■ **Source document**
== Segment start ==
Workaholism and Alcoholism Have More in Common Than We Thought
Tom wasn’t sure if he drank so much because of work, or if he worked so much to keep himself from drinking more.
Tom’s not the only one caught up in a web or workaholism and alcoholism. The two often go hand in hand.
Partners in Addiction
If you struggle with a combination of an addiction to work and an addiction to alcohol, you aren’t alone. The two are often found dancing together. Researchers found those of us who work 50+ hours per week are two to three times more likely to have an alcohol problem compared to those with no job.
The question is what’s driving us to drudgery and drink? On the one hand, crazy hours at work can be stressful. Some of us turn to alcohol to take the edge off our work-related grind. On the other hand, we may dive into work to resist the urge to drink.
Recovering alcoholics often fall into this pattern. But at the end of the day, it’s simply trading one addiction for another – and that’s not a sustainable in recovery.
If we look at the patterns and effects of workaholism and alcoholism, we quickly see some interesting similarities.
- It has become a prominent part of your life
- It’s used for mood alteration
- It continues to increase over time
- You feel bad if you don’t do it
- It results in relational conflict
- If you try to cut back, you find that you can’t
- It causes health problems
Which of the two addictions does this list describe? Having a hard time deciding?
That’s the point.
Just as alcoholism takes over a person’s life and results in relationship issues, health problems, withdrawal, and relapse concerns – so does workaholism.
== Segment end ==
■ **Questions on the material**
A – Summarize the article on workaholism and alcoholism in two sentences.
B – In the article on workaholism and alcoholism, how much more likely than people with no job are those working 50 or more hours a week to have an alcohol problem?
C – Write what comes next in the article on workaholism and alcoholism, starting after its last sentence.

■ **Record excerpts**
== Segment start ==
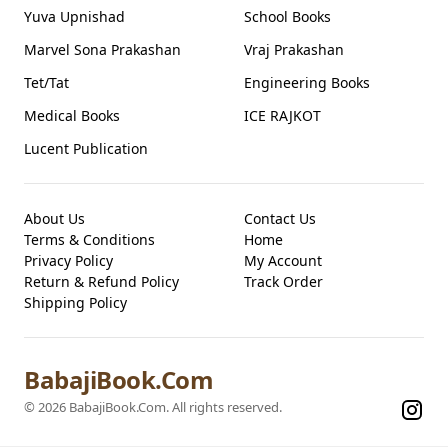
Yuva Upnishad
School Books
Marvel Sona Prakashan
Vraj Prakashan
Tet/Tat
Engineering Books
Medical Books
ICE RAJKOT
Lucent Publication
About Us
Contact Us
Terms & Conditions
Home
Privacy Policy
My Account
Return & Refund Policy
Track Order
Shipping Policy
BabajiBook.Com
©
2026
BabajiBook.Com
. All rights reserved.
== Segment end ==
■ **Outputs in order**
A – Workaholism and alcoholism often go together, and researchers found that people who work 50 or more hours a week are two to three times more likely to have an alcohol problem than people with no job. Some people drink to ease the stress of long work hours, while others, including recovering alcoholics, bury themselves in work to resist drinking, which only trades one addiction for another with similar effects on relationships and health.

B – They are two to three times more likely.

C –
Break the Egg, Cook the Chicken
Are you finding that you stopped drinking only to drown yourself in work instead? This probably means you didn’t deal with the issues that drove you to alcohol in the first place. When we replace our addictions, we may be in recovery from one, but we haven’t really recovered.
If we never get to the root issues, we’ll simply keep shuffling addictions. Or, we may pile them on – like when we work more hours and then drink to cope with the stress.
If you or your loved one are caught in this cycle, there’s hope. The good news about the similarities is that proven effective treatments can be used for both. Whichever addiction was first ultimately won’t matter. What matters is getting help. Wherever it began – the chicken-egg cycle simply needs to end.
Recommended workaholism treatments include Cognitive Behavior Therapy, Motivational Interviewing, positive psychology (emphasizing strengths) and Workaholics Anonymous. These counseling and 12-step methods are the same techniques often used to treat alcoholism. They can help you make changes that allow you to cope with underlying issues and create healthier patterns of behavior.